At least I wrote my own paper, contentless perhaps but well! Another powerful point made here is the damaging impact of the professional medical writer on even the ‘quality’ end of the literature, which has not been highlighted enough. I was once approached by a company to write a review on the EPS data of their drug – but if I was too busy, they could of course arrange for it to be written for me. All I needed to do was approve the content. I thought they were joking but so many others obviously didn't. The modern fascination with publication ‘counts’ obscures the fact that it is simply – let me assure you – impossible to undertake research, teaching and clinical responsibilities – and ‘keep up’ – then publish at the rate some of our ‘opinion leaders’ dazzle us with.

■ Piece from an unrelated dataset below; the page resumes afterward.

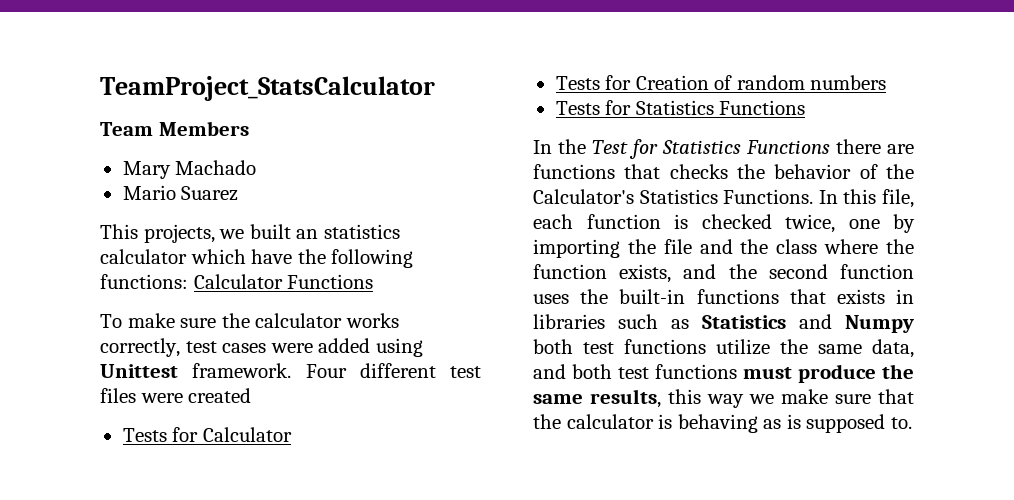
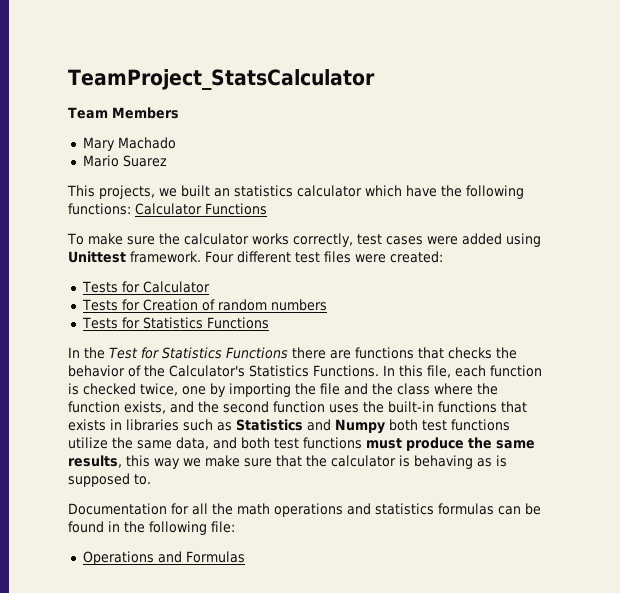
[188,388,252,403] created -> [390,251,443,263] created:
(912, 423) none -> [68,503,541,517] [68,521,235,535] [82,551,245,565] // Documentation for all the math operations and statistics formulas can be found in the following file: // Operations and Formulas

Within these broad points there is certainly more ‘over-a-drink’ debate to be had. For example, I am less ‘anti’ SSRIs than Professor Shorter, who to my mind fails to grasp that the tricyclics of which he, like myself, is a fan are poorly tolerated compounds, a week's supply of which can be lethal. The rise of the SSRIs may have been energised by industry but without that massive safety advantage they would have struggled to reach their current, inappropriately dizzying heights. And I would have approached his work more positively had his title been less attention-grabbing. Personally, the book did not persuade that there is or was an ‘age’ of psychopharmacology and I did not, on completing it, find much to support its putative ‘fall’ as a scientific discipline. I could perhaps have related better to a slight modification: ‘The Rise and Fall of the Age of the Psychopharmacologist’, that inappropriately named ‘expert’ who abandoned ‘psyche’ expertise for a ‘pharmacology’ in which most had few, if any, skills.

On removing this book from its envelope I was amazed that I, of all people, should have been sent such a title to review for this journal. But I thank the editors that they did. There is much in this book to inform all psychiatrists – and who knows, a good deal from which we, as a profession, might actually learn.